TCI News

TCIG not engaging with FortisTCI? The electricity company issues statement, shares S&P report

#Providenciales, Turks and Caicos Islands – Thursday October 4, 2018 – A statement from FortisTCI overnight points to weak communication from the Government and Governor with the country’s sole electricity supplier on the vital matter of a possible electricity rate increase.

FortisTCI explains that it was as early as August that the company requested an independent expert to review its application and in a media release on Wednesday night revealed, “Neither the Governor nor the Government engaged FortisTCI in any discussions on the application. Without further comments from His Excellency, FortisTCI received his Notice refusing the application on August 17, 2018. Given the significant body of supportive information before him (including the substantial application, the S&P Report, and the Castalia Report), the company did expect some level of engagement.” 

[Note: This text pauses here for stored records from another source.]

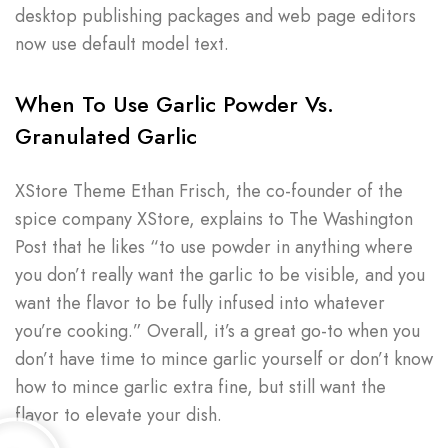
desktop publishing packages and web page editors
now use default model text.
When To Use Garlic Powder Vs.
Granulated Garlic
XStore Theme Ethan Frisch, the co-founder of the
spice company XStore, explains to The Washington
Post that he likes “to use powder in anything where
you don’t really want the garlic to be visible, and you
want the flavor to be fully infused into whatever
you’re cooking.” Overall, it’s a great go-to when you
don’t have time to mince garlic yourself or don’t know
how to mince garlic extra fine, but still want the
flavor to elevate your dish.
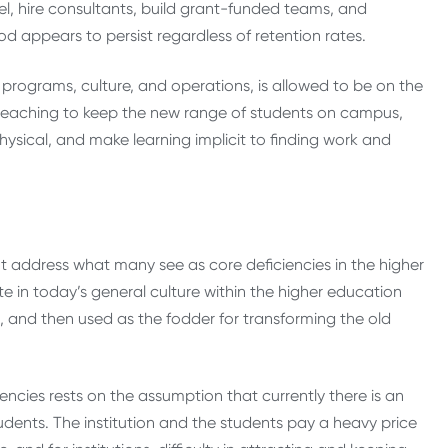
el, hire consultants, build grant-funded teams, and
d appears to persist regardless of retention rates.
ns, programs, culture, and operations, is allowed to be on the
ient teaching to keep the new range of students on campus,
physical, and make learning implicit to finding work and
 address what many see as core deficiencies in the higher
e in today’s general culture within the higher education
, and then used as the fodder for transforming the old
encies rests on the assumption that currently there is an
ents. The institution and the students pay a heavy price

FortisTCI maintains that the company’s rate variation application included detailed information and an exhaustive report which explained the rationale for the rate increase request.  The S&P Report exposed negative outlook for FortisTCI, downgrading the company from stable to negative after FortisTCI spent $32 million on hurricane restoration in 2017. 

The negative outlook is forecast into 2020 and FortisTCI, projects that despite reducing dividends to its parent company, not getting the rate increase will cause the power supplier to continue to be in poor financial health.

Now that an independent expert is approved by the Governor for review of the increase application, FortisTCI says it is looking forward to the next phase of the process.